Aim -> Copy word for word the lines from the one holding "pose: elev=124.0 azim=40.1" to the end of the stored entries below, both ends included.

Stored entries
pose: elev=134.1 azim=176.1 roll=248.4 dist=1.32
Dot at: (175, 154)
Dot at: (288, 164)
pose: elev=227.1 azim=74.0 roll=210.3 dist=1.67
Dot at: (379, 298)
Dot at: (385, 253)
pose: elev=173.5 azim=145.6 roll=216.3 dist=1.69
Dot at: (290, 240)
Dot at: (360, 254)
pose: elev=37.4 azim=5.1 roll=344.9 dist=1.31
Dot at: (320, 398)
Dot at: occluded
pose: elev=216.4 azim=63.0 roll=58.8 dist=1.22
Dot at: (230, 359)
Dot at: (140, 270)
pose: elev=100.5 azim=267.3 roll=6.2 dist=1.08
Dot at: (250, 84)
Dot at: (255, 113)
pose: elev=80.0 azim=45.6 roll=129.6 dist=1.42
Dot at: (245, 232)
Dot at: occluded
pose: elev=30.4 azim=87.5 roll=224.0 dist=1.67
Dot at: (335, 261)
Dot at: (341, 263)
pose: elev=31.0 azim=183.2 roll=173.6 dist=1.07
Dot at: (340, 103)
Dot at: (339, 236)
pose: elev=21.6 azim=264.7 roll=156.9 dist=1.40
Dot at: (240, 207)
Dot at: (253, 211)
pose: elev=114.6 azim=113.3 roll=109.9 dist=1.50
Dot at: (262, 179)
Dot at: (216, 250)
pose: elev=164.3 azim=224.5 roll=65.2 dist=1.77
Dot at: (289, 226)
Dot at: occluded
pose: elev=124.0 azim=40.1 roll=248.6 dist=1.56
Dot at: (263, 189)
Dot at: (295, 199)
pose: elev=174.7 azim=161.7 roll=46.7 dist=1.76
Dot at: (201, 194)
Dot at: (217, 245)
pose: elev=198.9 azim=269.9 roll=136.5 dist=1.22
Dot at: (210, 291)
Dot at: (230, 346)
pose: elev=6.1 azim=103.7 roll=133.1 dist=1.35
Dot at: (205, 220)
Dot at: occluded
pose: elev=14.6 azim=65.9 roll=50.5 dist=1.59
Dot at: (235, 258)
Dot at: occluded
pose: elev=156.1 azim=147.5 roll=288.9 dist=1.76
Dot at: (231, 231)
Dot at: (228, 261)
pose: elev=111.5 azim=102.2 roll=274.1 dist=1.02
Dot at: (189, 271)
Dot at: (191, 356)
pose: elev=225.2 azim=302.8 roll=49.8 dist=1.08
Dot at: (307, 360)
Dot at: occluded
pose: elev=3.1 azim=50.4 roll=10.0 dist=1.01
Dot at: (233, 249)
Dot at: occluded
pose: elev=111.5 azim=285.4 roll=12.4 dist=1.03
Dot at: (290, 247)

Reply ->
pose: elev=124.0 azim=40.1 roll=248.6 dist=1.56
Dot at: (263, 189)
Dot at: (295, 199)
pose: elev=174.7 azim=161.7 roll=46.7 dist=1.76
Dot at: (201, 194)
Dot at: (217, 245)
pose: elev=198.9 azim=269.9 roll=136.5 dist=1.22
Dot at: (210, 291)
Dot at: (230, 346)
pose: elev=6.1 azim=103.7 roll=133.1 dist=1.35
Dot at: (205, 220)
Dot at: occluded
pose: elev=14.6 azim=65.9 roll=50.5 dist=1.59
Dot at: (235, 258)
Dot at: occluded
pose: elev=156.1 azim=147.5 roll=288.9 dist=1.76
Dot at: (231, 231)
Dot at: (228, 261)
pose: elev=111.5 azim=102.2 roll=274.1 dist=1.02
Dot at: (189, 271)
Dot at: (191, 356)
pose: elev=225.2 azim=302.8 roll=49.8 dist=1.08
Dot at: (307, 360)
Dot at: occluded
pose: elev=3.1 azim=50.4 roll=10.0 dist=1.01
Dot at: (233, 249)
Dot at: occluded
pose: elev=111.5 azim=285.4 roll=12.4 dist=1.03
Dot at: (290, 247)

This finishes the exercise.